**Collected data entries:**
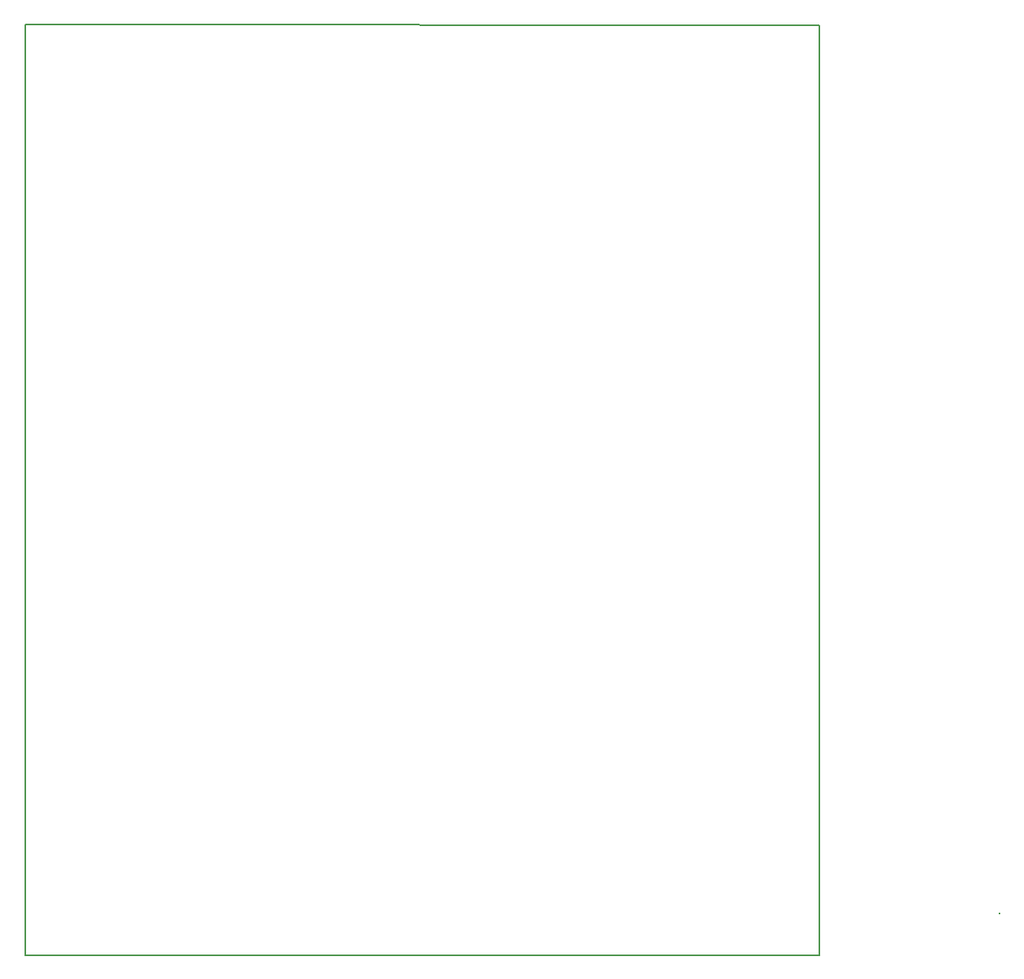
<source format=gbr>
G04 #@! TF.GenerationSoftware,KiCad,Pcbnew,5.0.2-bee76a0~70~ubuntu16.04.1*
G04 #@! TF.CreationDate,2019-03-16T11:45:13-06:00*
G04 #@! TF.ProjectId,LORA_Relay_AC,4c4f5241-5f52-4656-9c61-795f41432e6b,rev?*
G04 #@! TF.SameCoordinates,Original*
G04 #@! TF.FileFunction,Profile,NP*
%FSLAX46Y46*%
G04 Gerber Fmt 4.6, Leading zero omitted, Abs format (unit mm)*
G04 Created by KiCad (PCBNEW 5.0.2-bee76a0~70~ubuntu16.04.1) date Sat 16 Mar 2019 11:45:13 AM MDT*
%MOMM*%
%LPD*%
G01*
G04 APERTURE LIST*
%ADD10C,0.150000*%
G04 APERTURE END LIST*
D10*
X167259000Y-57912000D02*
X82169000Y-57785000D01*
X82169000Y-57785000D02*
X82169000Y-157607000D01*
X82169000Y-157607000D02*
X167259000Y-157607000D01*
X167259000Y-157607000D02*
X167259000Y-57912000D01*
X186563000Y-153162000D02*
X186563000Y-153035000D01*
M02*

</source>
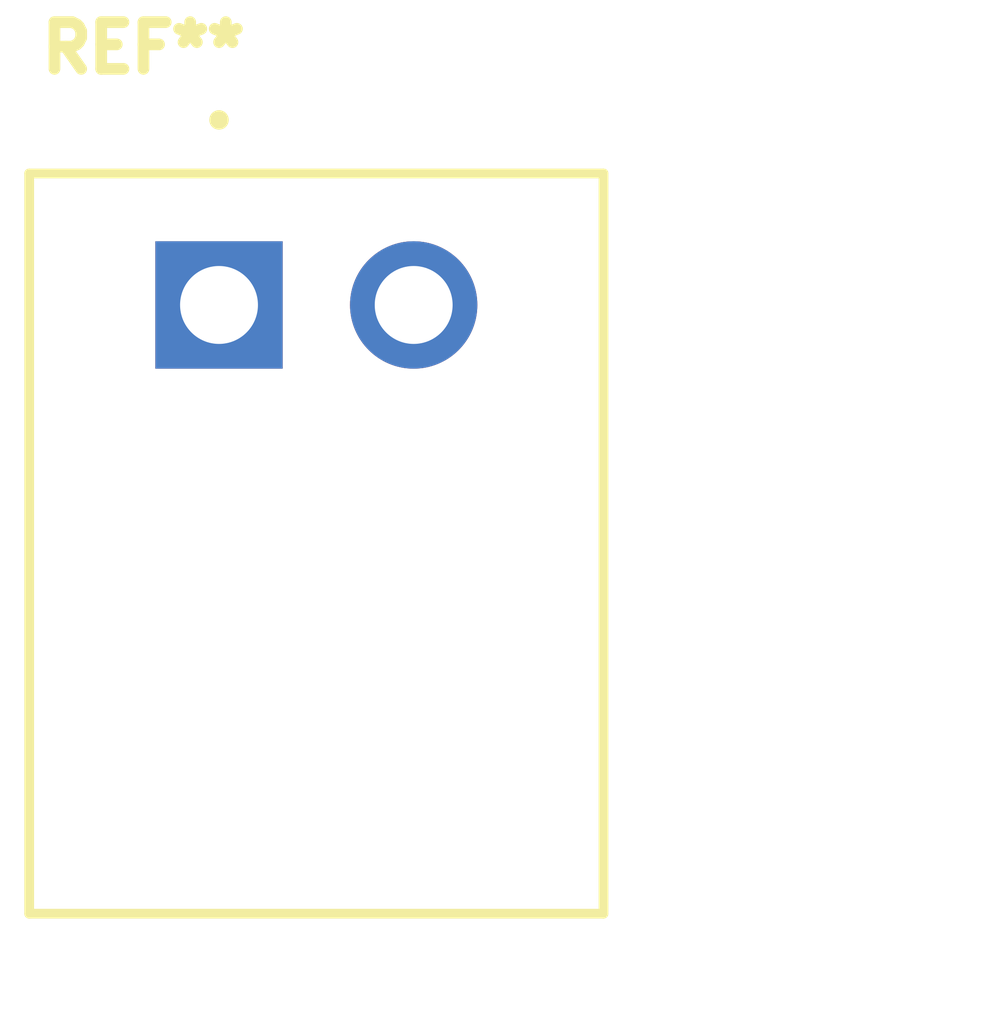
<source format=kicad_pcb>
(kicad_pcb
    (version 20241229)
    (generator "atopile")
    (generator_version "0.12.4")
    (general
        (thickness 1.6)
        (legacy_teardrops no)
    )
    (paper "A4")
    (layers
        (0 "F.Cu" signal)
        (31 "B.Cu" signal)
        (32 "B.Adhes" user "B.Adhesive")
        (33 "F.Adhes" user "F.Adhesive")
        (34 "B.Paste" user)
        (35 "F.Paste" user)
        (36 "B.SilkS" user "B.Silkscreen")
        (37 "F.SilkS" user "F.Silkscreen")
        (38 "B.Mask" user)
        (39 "F.Mask" user)
        (40 "Dwgs.User" user "User.Drawings")
        (41 "Cmts.User" user "User.Comments")
        (42 "Eco1.User" user "User.Eco1")
        (43 "Eco2.User" user "User.Eco2")
        (44 "Edge.Cuts" user)
        (45 "Margin" user)
        (46 "B.CrtYd" user "B.Courtyard")
        (47 "F.CrtYd" user "F.Courtyard")
        (48 "B.Fab" user)
        (49 "F.Fab" user)
        (50 "User.1" user)
        (51 "User.2" user)
        (52 "User.3" user)
        (53 "User.4" user)
        (54 "User.5" user)
        (55 "User.6" user)
        (56 "User.7" user)
        (57 "User.8" user)
        (58 "User.9" user)
    )
    (setup
        (pad_to_mask_clearance 0)
        (allow_soldermask_bridges_in_footprints no)
        (pcbplotparams
            (layerselection 0x00010fc_ffffffff)
            (plot_on_all_layers_selection 0x0000000_00000000)
            (disableapertmacros no)
            (usegerberextensions no)
            (usegerberattributes yes)
            (usegerberadvancedattributes yes)
            (creategerberjobfile yes)
            (dashed_line_dash_ratio 12)
            (dashed_line_gap_ratio 3)
            (svgprecision 4)
            (plotframeref no)
            (mode 1)
            (useauxorigin no)
            (hpglpennumber 1)
            (hpglpenspeed 20)
            (hpglpendiameter 15)
            (pdf_front_fp_property_popups yes)
            (pdf_back_fp_property_popups yes)
            (dxfpolygonmode yes)
            (dxfimperialunits yes)
            (dxfusepcbnewfont yes)
            (psnegative no)
            (psa4output no)
            (plot_black_and_white yes)
            (plotinvisibletext no)
            (sketchpadsonfab no)
            (plotreference yes)
            (plotvalue yes)
            (plotpadnumbers no)
            (hidednponfab no)
            (sketchdnponfab yes)
            (crossoutdnponfab yes)
            (plotfptext yes)
            (subtractmaskfromsilk no)
            (outputformat 1)
            (mirror no)
            (drillshape 1)
            (scaleselection 1)
            (outputdirectory "")
        )
    )
    (net 0 "")
    (net 1 "VCC")
    (net 2 "GND")
    (footprint "S2B-PH-K-S:S2B-PH-K-S" (layer "F.Cu") (at 0 0 0))
    (group "power_connector"
        (uuid "16706f77-6572-5f63-6f6e-6e6563746f72")
        (members "3fdb29fe-4807-41ee-a6a0-06f14642524b")
    )
)
</source>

**WORK TASK:**
What is needed is a word-for-word copy of the records above, excluding pictures.

**OUTPUT:**
<source format=gbr>
G04 #@! TF.GenerationSoftware,KiCad,Pcbnew,5.0.2-bee76a0~70~ubuntu16.04.1*
G04 #@! TF.CreationDate,2019-03-16T11:45:13-06:00*
G04 #@! TF.ProjectId,LORA_Relay_AC,4c4f5241-5f52-4656-9c61-795f41432e6b,rev?*
G04 #@! TF.SameCoordinates,Original*
G04 #@! TF.FileFunction,Profile,NP*
%FSLAX46Y46*%
G04 Gerber Fmt 4.6, Leading zero omitted, Abs format (unit mm)*
G04 Created by KiCad (PCBNEW 5.0.2-bee76a0~70~ubuntu16.04.1) date Sat 16 Mar 2019 11:45:13 AM MDT*
%MOMM*%
%LPD*%
G01*
G04 APERTURE LIST*
%ADD10C,0.150000*%
G04 APERTURE END LIST*
D10*
X167259000Y-57912000D02*
X82169000Y-57785000D01*
X82169000Y-57785000D02*
X82169000Y-157607000D01*
X82169000Y-157607000D02*
X167259000Y-157607000D01*
X167259000Y-157607000D02*
X167259000Y-57912000D01*
X186563000Y-153162000D02*
X186563000Y-153035000D01*
M02*

</source>
<source format=kicad_pcb>
(kicad_pcb
    (version 20241229)
    (generator "atopile")
    (generator_version "0.12.4")
    (general
        (thickness 1.6)
        (legacy_teardrops no)
    )
    (paper "A4")
    (layers
        (0 "F.Cu" signal)
        (31 "B.Cu" signal)
        (32 "B.Adhes" user "B.Adhesive")
        (33 "F.Adhes" user "F.Adhesive")
        (34 "B.Paste" user)
        (35 "F.Paste" user)
        (36 "B.SilkS" user "B.Silkscreen")
        (37 "F.SilkS" user "F.Silkscreen")
        (38 "B.Mask" user)
        (39 "F.Mask" user)
        (40 "Dwgs.User" user "User.Drawings")
        (41 "Cmts.User" user "User.Comments")
        (42 "Eco1.User" user "User.Eco1")
        (43 "Eco2.User" user "User.Eco2")
        (44 "Edge.Cuts" user)
        (45 "Margin" user)
        (46 "B.CrtYd" user "B.Courtyard")
        (47 "F.CrtYd" user "F.Courtyard")
        (48 "B.Fab" user)
        (49 "F.Fab" user)
        (50 "User.1" user)
        (51 "User.2" user)
        (52 "User.3" user)
        (53 "User.4" user)
        (54 "User.5" user)
        (55 "User.6" user)
        (56 "User.7" user)
        (57 "User.8" user)
        (58 "User.9" user)
    )
    (setup
        (pad_to_mask_clearance 0)
        (allow_soldermask_bridges_in_footprints no)
        (pcbplotparams
            (layerselection 0x00010fc_ffffffff)
            (plot_on_all_layers_selection 0x0000000_00000000)
            (disableapertmacros no)
            (usegerberextensions no)
            (usegerberattributes yes)
            (usegerberadvancedattributes yes)
            (creategerberjobfile yes)
            (dashed_line_dash_ratio 12)
            (dashed_line_gap_ratio 3)
            (svgprecision 4)
            (plotframeref no)
            (mode 1)
            (useauxorigin no)
            (hpglpennumber 1)
            (hpglpenspeed 20)
            (hpglpendiameter 15)
            (pdf_front_fp_property_popups yes)
            (pdf_back_fp_property_popups yes)
            (dxfpolygonmode yes)
            (dxfimperialunits yes)
            (dxfusepcbnewfont yes)
            (psnegative no)
            (psa4output no)
            (plot_black_and_white yes)
            (plotinvisibletext no)
            (sketchpadsonfab no)
            (plotreference yes)
            (plotvalue yes)
            (plotpadnumbers no)
            (hidednponfab no)
            (sketchdnponfab yes)
            (crossoutdnponfab yes)
            (plotfptext yes)
            (subtractmaskfromsilk no)
            (outputformat 1)
            (mirror no)
            (drillshape 1)
            (scaleselection 1)
            (outputdirectory "")
        )
    )
    (net 0 "")
    (net 1 "VCC")
    (net 2 "GND")
    (footprint "S2B-PH-K-S:S2B-PH-K-S" (layer "F.Cu") (at 0 0 0))
    (group "power_connector"
        (uuid "16706f77-6572-5f63-6f6e-6e6563746f72")
        (members "3fdb29fe-4807-41ee-a6a0-06f14642524b")
    )
)
</source>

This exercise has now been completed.